Class RuleManager


  • public class RuleManager
    extends java.lang.Object
    Represents segmentation rules manager. Responsible for constructing and storing break and exception rules.
    • Field Detail

      • maxLookbehindConstructLength

        private int maxLookbehindConstructLength
      • breakRuleList

        private java.util.List<Rule> breakRuleList
      • exceptionPatternMap

        private java.util.Map<Rule,​java.util.regex.Pattern> exceptionPatternMap
    • Constructor Detail

      • RuleManager

        public RuleManager​(SrxDocument document,
                           java.util.List<LanguageRule> languageRuleList,
                           int maxLookbehindConstructLength)
        Constructor. Responsible for retrieving rules from SRX document for given language code, constructing patterns and storing them in quick accessible format. Adds break rules to breakRuleList and constructs corresponding exception patterns in exceptionPatternMap.

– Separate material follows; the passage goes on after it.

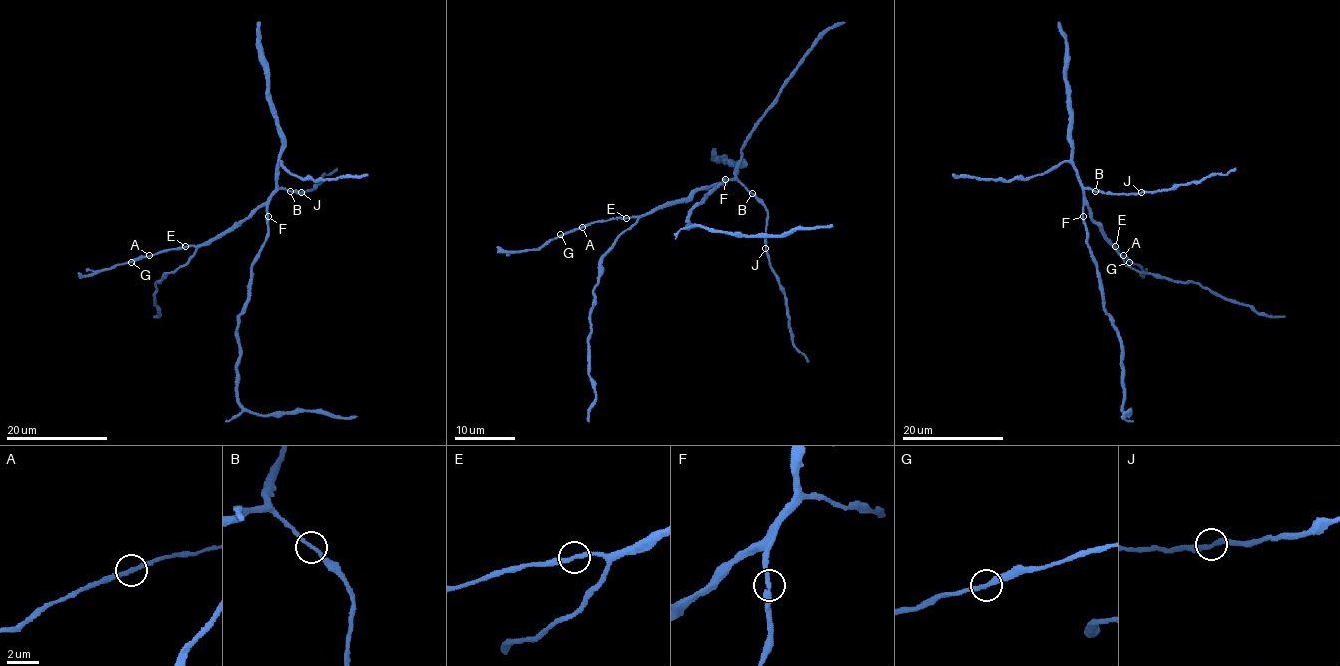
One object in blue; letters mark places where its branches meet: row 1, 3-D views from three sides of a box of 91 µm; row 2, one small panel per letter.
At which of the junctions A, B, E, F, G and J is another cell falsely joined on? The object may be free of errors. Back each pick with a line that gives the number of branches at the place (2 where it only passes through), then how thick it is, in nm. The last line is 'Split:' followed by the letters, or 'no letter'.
Split: no letter

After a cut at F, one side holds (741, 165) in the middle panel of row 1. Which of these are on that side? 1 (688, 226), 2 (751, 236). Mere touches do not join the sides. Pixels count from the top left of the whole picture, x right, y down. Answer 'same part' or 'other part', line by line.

Uses document cache to store rules and patterns.
        Parameters:
        document - SRX document
        languageRuleList - list of language rules
        maxLookbehindConstructLength - Maximum length of regular expression in lookbehind (see Util.finitize(String, int)).
    • Method Detail

      • getBreakRuleList

        public java.util.List<Rule> getBreakRuleList()
        Returns:
        break rule list
      • getExceptionPattern

        public java.util.regex.Pattern getExceptionPattern​(Rule breakRule)
        Parameters:
        breakRule -
        Returns:
        exception pattern corresponding to give break rule
      • createExceptionPatternString

        private java.lang.String createExceptionPatternString​(Rule rule)
        Creates exception pattern string that can be matched in the place where break rule was matched. Both parts of the rule (beforePattern and afterPattern) are incorporated into one pattern. beforePattern is used in lookbehind, therefore it needs to be modified so it matches finite string (contains no *, + or {n,}).
        Parameters:
        rule - exception rule
        Returns:
        string containing exception pattern